Bo kiełbasa była za słona

Konsumenci potrafią być bardzo wierni markom, które polubili. Ale gdy ich zaufanie zostanie zawiedzione, mogą się okrutnie zemścić. Boją się tego nawet największe koncerny.

Skoro marka może być ważniejsza niż towar, łatwo wpaść na pomysł, żeby dać ludziom samo logo. Polscy konsumenci nabierają podejrzeń, że niektóre koncerny tak właśnie robią w naszym kraju. W tych poglądach utwierdzają się wymieniając uwagi na forach internetowych.

Gall Anonim przekonuje np. internautów, że szyte w Polsce spodnie Levi’s są – jego zdaniem – gorsze od oryginalnych. „Materiał do oryginalnych dżinsów powstaje w Greensboro, NC, USA” – zapewnia. Dżins Greensboro to klasa sama dla siebie. W przypadku Levisów sprzedawanych w Polsce materiał pochodził z Turcji. „Nie wiem, jak jest teraz, ale wątpię, czy coś się zmieniło. Wolałbym sto razy kupić Levisy na allegro od kogoś, kto kupił je w Stanach niż w sklepie w Polsce” – pisze Gall Anonim.

Astrid 22 dzieli się wrażeniami na temat pampersów. Jest matką, ale zawód zmusza ją do krążenia między Polską, Holandią, Belgią i Niemcami. Astrid zauważyła, że producent pampersów o wiele gorzej traktuje pupy polskich maluchów. Z jej wypowiedzi wynika, że ma spory materiał do porównań. „Dlaczego na polski rynek daje się szmatławce, które przeciekają, bez gumki z tyłu? Gdzie jest siateczka, która pokrywa pampersa?” – pyta Astrid.
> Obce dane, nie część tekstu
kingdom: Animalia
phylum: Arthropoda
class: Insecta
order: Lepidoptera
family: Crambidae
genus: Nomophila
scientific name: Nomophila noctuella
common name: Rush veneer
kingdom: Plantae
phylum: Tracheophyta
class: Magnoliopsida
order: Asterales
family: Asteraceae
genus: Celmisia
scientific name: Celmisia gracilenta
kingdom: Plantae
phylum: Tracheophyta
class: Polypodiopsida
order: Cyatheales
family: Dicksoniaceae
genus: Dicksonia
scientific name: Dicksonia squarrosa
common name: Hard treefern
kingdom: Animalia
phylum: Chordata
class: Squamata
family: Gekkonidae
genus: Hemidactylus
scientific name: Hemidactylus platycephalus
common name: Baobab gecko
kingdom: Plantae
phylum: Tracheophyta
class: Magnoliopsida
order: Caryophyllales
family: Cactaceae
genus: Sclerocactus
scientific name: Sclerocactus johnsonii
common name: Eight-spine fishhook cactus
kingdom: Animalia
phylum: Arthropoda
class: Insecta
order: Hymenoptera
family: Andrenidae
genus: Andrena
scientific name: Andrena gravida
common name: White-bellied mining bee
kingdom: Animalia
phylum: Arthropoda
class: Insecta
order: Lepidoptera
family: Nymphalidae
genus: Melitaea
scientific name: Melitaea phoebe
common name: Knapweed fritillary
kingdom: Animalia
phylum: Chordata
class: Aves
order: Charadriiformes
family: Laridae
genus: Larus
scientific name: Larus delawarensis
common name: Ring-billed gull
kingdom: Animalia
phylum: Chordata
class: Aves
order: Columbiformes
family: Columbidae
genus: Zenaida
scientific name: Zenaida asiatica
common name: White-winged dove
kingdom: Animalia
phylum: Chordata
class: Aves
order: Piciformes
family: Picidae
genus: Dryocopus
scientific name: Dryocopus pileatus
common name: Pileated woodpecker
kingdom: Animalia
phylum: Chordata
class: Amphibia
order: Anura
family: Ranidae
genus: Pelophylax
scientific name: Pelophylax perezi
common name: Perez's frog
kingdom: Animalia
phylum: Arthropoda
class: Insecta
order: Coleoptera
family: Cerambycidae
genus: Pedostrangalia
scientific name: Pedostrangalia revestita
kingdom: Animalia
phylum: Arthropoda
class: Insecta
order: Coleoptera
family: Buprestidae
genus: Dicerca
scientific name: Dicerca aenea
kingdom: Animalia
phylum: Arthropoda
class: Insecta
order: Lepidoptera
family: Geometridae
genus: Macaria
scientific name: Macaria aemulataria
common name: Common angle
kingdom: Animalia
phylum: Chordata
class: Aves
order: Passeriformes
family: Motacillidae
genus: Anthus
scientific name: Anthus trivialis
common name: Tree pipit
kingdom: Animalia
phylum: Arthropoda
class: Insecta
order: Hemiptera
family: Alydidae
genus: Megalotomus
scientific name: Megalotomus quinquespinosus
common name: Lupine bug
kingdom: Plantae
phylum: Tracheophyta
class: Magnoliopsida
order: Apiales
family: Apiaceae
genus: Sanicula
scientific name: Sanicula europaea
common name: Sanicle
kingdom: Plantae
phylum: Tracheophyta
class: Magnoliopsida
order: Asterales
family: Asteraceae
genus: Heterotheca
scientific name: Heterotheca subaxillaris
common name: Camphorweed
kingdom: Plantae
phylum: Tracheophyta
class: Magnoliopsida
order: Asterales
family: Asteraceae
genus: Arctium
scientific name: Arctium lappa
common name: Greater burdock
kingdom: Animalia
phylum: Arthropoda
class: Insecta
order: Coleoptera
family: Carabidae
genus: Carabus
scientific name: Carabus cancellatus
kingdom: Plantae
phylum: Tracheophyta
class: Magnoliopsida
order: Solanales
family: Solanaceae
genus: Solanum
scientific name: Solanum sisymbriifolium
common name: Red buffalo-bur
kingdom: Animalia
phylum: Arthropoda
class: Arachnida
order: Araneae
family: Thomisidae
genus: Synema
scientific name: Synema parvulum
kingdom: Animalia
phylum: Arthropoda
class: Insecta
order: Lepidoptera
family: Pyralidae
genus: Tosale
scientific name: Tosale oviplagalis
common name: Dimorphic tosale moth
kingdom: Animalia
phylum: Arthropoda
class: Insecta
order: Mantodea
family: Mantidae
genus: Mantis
Internauci narzekają, że w Polsce gorsze są kremy Nivea, balsam Dove, czekolada Milka czy proszki do prania. Ale na wymianie opinii się nie kończy. Konsumenci są dzisiaj ruchliwi i coraz bardziej przebojowi. Zdają sobie też sprawę ze swojej siły. Zachęcają się wzajemnie do wysyłania tysięcy e-maili do koncernów, wywierają realny nacisk na producentów. „Jeśli każda z nas wyrazi swój protest, poprosi o to samo przyjaciółkę, koleżankę, kolegę, to już nie będziemy anonimami zmuszonymi do kupowania gorszych jakościowo produktów, tylko armią wściekłych konsumentów” – zachęca „jasna”.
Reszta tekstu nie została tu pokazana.